The GH¢1 and GH¢2 notes will soon be phased out of the Ghanaian economy.
This was made known by the Governor of the Central Bank, Dr, Ernest Addison on Monday, September 27, 2021.
Dr. Addison said the two notes which are usually not in good shape will be replaced by their respective coins.
“The GH¢1 note and GH¢2 note would eventually be phased out because they are not cost-effective in terms of the printing cost”.h
“They circulate very widely and come back very torn and soiled, and they are very difficult for our currency processing machines to process”.https://www.youtube.com/embed//sBK94x3uaws
He further said that, “We have bales of GH¢1 notes that we are not able to process. So the view for the longer term is more or less get out of the GH¢1 and GH¢2 notes and use the GH¢1 and GH¢2 coins”.
“You will recall that the GH¢2 note was issued as a commemorative note. So commemorative notes are not notes that we will continue to print and therefore what we have done in the last two years is to introduce the GH¢2 coins, and you would expect that, eventually, it would more or less play the role that the GH¢2 note is playing”.
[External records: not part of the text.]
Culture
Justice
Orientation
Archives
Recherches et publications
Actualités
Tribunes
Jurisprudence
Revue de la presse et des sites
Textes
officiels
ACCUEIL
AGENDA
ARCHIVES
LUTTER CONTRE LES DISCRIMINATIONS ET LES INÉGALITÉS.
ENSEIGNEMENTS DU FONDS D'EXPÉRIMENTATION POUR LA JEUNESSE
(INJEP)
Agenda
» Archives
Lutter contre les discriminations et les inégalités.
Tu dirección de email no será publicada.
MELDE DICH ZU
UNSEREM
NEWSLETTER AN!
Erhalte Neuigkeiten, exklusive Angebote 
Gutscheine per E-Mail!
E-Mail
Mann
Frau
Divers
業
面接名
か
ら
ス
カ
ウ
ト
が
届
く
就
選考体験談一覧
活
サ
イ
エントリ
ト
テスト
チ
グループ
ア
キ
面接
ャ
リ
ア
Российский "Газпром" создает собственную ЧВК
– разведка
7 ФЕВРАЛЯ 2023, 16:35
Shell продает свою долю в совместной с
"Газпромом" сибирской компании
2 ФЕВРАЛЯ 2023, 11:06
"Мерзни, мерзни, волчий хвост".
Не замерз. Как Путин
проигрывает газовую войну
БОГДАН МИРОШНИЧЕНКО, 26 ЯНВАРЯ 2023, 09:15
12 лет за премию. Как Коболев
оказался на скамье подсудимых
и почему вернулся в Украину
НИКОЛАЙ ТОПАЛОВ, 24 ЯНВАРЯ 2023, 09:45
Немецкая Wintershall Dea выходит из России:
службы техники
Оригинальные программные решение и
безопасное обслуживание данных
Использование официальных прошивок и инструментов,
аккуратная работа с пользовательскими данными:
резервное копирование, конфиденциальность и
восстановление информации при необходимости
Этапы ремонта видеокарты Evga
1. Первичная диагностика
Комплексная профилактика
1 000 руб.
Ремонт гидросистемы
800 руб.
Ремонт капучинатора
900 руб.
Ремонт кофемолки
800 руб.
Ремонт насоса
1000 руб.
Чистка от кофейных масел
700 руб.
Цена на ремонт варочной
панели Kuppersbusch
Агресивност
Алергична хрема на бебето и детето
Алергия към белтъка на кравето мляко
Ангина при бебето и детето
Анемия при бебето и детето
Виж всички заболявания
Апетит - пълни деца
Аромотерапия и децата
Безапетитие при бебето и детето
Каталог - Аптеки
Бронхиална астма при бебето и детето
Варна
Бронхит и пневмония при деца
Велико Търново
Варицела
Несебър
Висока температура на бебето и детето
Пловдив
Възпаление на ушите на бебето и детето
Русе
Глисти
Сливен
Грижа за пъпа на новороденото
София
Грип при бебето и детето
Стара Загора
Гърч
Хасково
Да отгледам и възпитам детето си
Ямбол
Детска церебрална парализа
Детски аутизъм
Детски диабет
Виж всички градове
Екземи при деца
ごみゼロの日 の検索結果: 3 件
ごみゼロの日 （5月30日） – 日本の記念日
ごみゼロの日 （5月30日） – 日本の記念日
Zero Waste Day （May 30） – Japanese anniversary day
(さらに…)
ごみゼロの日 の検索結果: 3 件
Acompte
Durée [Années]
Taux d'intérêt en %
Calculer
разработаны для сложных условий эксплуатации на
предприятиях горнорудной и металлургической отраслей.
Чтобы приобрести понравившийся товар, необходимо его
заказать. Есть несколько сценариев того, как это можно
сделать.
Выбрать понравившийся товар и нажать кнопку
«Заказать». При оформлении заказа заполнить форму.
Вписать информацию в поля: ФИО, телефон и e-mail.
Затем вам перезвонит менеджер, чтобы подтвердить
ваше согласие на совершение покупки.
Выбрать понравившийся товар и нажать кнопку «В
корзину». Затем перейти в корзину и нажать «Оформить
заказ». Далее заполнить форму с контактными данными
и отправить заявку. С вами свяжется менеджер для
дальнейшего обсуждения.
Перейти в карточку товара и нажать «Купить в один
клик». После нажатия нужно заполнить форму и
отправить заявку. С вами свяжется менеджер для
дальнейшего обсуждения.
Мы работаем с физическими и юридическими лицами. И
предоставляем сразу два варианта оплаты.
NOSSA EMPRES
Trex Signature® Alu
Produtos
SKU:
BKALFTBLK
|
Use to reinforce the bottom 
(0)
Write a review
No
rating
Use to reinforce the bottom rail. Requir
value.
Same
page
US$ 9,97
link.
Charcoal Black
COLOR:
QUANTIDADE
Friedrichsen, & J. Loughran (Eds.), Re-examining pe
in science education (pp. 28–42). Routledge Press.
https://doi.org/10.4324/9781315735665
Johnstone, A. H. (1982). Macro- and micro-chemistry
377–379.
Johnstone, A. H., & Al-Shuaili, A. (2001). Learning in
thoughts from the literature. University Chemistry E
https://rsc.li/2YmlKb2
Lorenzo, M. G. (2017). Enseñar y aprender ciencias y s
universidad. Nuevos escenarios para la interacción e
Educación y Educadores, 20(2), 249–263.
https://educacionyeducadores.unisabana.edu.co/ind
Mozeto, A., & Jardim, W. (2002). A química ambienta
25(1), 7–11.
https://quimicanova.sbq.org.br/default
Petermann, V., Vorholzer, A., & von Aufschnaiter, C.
Ghana currently has GH¢1, GH¢2, GH¢5, GH¢10, GH¢20, GH¢50, GH¢100 and GH¢200 in notes while one pesewa, ten pesewas, 20 pesewas, 50 pesewas, one cedi and two cedis are coins.
GH¢153 million spent on printing Ghana currency
The Bank of Ghana in 2018 spent over GH¢153 million to print the country’s legal tender, the cedi.
The amount included the actual cost of printing the Ghana cedi, fees paid to the agency that supervised the printing process, as well as what the central bank described as other currency expenses.
$8.97m spent on printing new 100, 200 cedi notes
The Government of Ghana also spent some $8.97 million on printing the new 100 and 200 cedi notes, which were introduced in November 2019.
Finance Minister, Ken Ofori-Atta, who was responding to questions on the process in Parliament in March 2020 said: “This is made up of $4.45 million and $4.53 million for the GHS100 and GHS200 notes respectively”.